Work instruction:
Identify and pull out each line of the entries in which "commit" occurs.

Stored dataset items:
┄┄┄┄┄┄┄┄┄┄┄┄┄┄┄┄┄┄┄┄
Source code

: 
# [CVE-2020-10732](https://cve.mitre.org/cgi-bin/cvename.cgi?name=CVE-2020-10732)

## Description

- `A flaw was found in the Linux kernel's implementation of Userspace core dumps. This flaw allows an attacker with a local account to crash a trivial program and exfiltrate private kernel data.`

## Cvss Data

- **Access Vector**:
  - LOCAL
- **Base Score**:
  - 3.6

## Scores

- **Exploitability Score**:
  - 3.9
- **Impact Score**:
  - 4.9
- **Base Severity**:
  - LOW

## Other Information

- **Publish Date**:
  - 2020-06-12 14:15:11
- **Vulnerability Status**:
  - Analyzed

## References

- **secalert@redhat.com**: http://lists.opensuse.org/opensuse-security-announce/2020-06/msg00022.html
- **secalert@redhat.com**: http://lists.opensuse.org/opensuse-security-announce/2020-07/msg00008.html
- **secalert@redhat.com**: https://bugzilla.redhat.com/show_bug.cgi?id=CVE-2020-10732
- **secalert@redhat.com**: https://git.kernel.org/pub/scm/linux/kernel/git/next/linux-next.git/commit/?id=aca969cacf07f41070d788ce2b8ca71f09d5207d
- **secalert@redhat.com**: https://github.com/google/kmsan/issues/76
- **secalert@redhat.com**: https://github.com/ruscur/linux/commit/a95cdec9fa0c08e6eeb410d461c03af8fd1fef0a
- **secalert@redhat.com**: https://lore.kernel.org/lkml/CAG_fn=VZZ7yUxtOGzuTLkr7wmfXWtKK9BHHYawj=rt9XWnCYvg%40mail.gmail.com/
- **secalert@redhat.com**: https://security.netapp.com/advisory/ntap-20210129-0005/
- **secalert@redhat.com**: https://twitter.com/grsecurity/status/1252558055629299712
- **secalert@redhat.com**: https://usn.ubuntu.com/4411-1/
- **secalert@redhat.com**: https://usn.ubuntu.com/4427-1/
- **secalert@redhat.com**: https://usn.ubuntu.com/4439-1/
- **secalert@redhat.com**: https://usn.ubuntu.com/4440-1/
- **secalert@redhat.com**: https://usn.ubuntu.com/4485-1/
┄┄┄┄┄┄┄┄┄┄┄┄┄┄┄┄┄┄┄┄
Answer box:
- **secalert@redhat.com**: https://git.kernel.org/pub/scm/linux/kernel/git/next/linux-next.git/commit/?id=aca969cacf07f41070d788ce2b8ca71f09d5207d
- **secalert@redhat.com**: https://github.com/ruscur/linux/commit/a95cdec9fa0c08e6eeb410d461c03af8fd1fef0a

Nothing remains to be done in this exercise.